L’espoir d’un retour se fait de plus en plus mince dans l’esprit des réfugiés irakiens. Depuis la parution de cet article, en mars 2008, la crise des réfugiés s’est encore aggravée. La situation s’aggrave du fait que la plupart de ces gens n’ont plus aucune intention de retourner chez eux et préfèrent s’établir ailleurs.

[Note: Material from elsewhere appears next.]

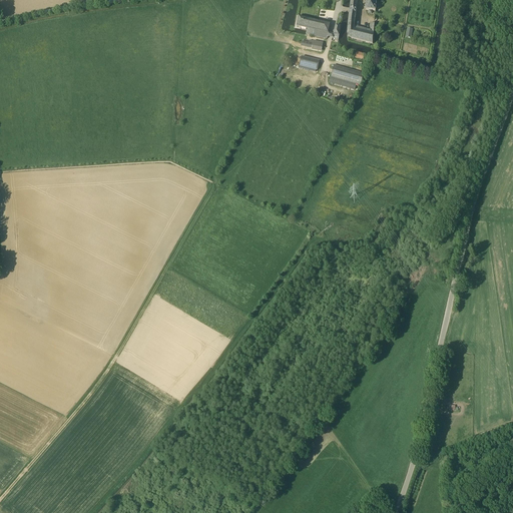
[(372,11),(376,12),(376,0),(366,0),(366,11),(369,11),(372,11)]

« J’ai décidé de ne plus rêver de rentrer au pays, et d’essayer de construire un nouveau foyer n’importe où dans le monde », a déclaré Maha Numan, 32 ans, réfugié en Syrie. « Voici trois ans que je suis réfugié et que je caresse le rêve de retourner là-bas, mais j’ai décidé de ne plus y rêver. J’ai perdu la foi dans tous les dirigeants du monde après les vagues de violence à Basra, Al-Sadr et aujourd’hui Mossoul. Cette situation ne semble plus avoir de fin, et je dois trouver un refuge sûr pour ma famille ».

« La majorité des Irakiens en Syrie sont plus au courant des nouvelles de leur pays que la plupart des journalistes. Dans n’importe quel cybercafé de Damas, chacun appelle sa ville ou son village natal et fait part aux autres réfugiés irakiens des nouvelles du jour. Les informations sur la violence qui sévit dans une grande partie de l’Irak les renforcent dans leur conviction de rester à l’étranger.

« Aujourd’hui il y a eu quatre explosions à Fallujah ! », s’est exclamé Salam Adel, qui a travaillé comme traducteur pour les troupes US à Fallujah en 2005. « Et ils disent qu’on peut rentrer, que la situation est sûre ! Rentrer pour quoi faire ? Pour se faire tuer par les mines ou les voitures piégées ? »

Pour l’administration Bush, il a été important, du point de vue politique, de faire croire que la situation s’améliore en Irak. Ce genre d’information a été relayé avec la complicité des médias corporatifs. Cependant, 1,5 million d’Irakiens vivant en Syrie et plus de 750 000 en Jordanie ne partagent pas cet avis. Autrement, ils seraient déjà rentrés chez eux.